▶ [Task requirements]: Convert the rows from their first line through the line containing "Profesional N.º 662, ubicado" into a numbered list, omitting any blank lines.

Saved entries

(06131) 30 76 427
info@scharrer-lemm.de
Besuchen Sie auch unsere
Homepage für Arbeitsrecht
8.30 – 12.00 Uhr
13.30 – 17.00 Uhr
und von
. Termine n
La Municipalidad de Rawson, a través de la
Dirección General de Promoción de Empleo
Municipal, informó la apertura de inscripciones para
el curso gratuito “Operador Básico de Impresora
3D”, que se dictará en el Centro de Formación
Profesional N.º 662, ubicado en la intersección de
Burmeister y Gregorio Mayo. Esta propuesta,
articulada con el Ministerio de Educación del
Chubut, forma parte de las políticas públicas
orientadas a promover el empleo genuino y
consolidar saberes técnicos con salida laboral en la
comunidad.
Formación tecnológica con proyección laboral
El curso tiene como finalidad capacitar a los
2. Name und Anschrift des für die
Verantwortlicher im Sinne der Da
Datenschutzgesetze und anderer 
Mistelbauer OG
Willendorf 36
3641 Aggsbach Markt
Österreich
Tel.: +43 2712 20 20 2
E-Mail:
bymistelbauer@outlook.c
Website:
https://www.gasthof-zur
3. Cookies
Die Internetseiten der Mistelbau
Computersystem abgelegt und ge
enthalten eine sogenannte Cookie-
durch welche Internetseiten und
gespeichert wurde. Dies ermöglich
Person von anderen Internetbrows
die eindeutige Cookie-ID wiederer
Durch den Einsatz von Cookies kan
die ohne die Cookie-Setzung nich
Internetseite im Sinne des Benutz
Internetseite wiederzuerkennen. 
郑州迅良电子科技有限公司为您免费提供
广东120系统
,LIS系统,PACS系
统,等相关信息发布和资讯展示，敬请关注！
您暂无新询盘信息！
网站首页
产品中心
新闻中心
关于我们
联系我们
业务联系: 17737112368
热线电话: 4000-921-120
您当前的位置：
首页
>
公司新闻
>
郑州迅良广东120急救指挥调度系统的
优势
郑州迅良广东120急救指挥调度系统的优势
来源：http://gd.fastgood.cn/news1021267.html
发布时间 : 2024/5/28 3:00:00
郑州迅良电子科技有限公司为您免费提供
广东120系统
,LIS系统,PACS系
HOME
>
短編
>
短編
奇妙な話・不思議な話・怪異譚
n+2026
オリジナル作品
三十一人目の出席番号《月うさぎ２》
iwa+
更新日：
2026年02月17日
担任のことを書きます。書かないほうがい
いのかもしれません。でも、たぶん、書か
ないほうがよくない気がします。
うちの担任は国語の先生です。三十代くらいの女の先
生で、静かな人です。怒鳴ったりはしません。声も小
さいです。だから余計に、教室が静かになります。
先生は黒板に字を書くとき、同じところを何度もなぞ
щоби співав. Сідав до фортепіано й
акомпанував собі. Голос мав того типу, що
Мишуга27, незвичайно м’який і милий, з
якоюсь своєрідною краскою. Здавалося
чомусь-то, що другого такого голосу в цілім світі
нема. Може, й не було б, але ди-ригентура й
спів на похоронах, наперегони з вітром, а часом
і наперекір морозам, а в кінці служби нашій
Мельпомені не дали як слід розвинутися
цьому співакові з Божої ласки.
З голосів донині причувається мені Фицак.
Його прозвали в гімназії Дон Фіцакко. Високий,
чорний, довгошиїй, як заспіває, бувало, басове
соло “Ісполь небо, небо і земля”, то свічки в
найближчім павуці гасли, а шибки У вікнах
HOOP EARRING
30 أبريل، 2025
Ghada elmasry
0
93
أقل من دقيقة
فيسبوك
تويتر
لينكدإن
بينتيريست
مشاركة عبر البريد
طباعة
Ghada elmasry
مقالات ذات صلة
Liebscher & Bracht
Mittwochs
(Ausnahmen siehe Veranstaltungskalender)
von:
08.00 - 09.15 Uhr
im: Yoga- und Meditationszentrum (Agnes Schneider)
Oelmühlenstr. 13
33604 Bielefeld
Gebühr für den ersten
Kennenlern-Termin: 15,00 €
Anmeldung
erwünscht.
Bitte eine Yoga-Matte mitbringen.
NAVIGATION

▶ [Your solution]:
1. (06131) 30 76 427
2. info@scharrer-lemm.de
3. Besuchen Sie auch unsere
4. Homepage für Arbeitsrecht
5. 8.30 – 12.00 Uhr
6. 13.30 – 17.00 Uhr
7. und von
8. . Termine n
9. La Municipalidad de Rawson, a través de la
10. Dirección General de Promoción de Empleo
11. Municipal, informó la apertura de inscripciones para
12. el curso gratuito “Operador Básico de Impresora
13. 3D”, que se dictará en el Centro de Formación
14. Profesional N.º 662, ubicado en la intersección de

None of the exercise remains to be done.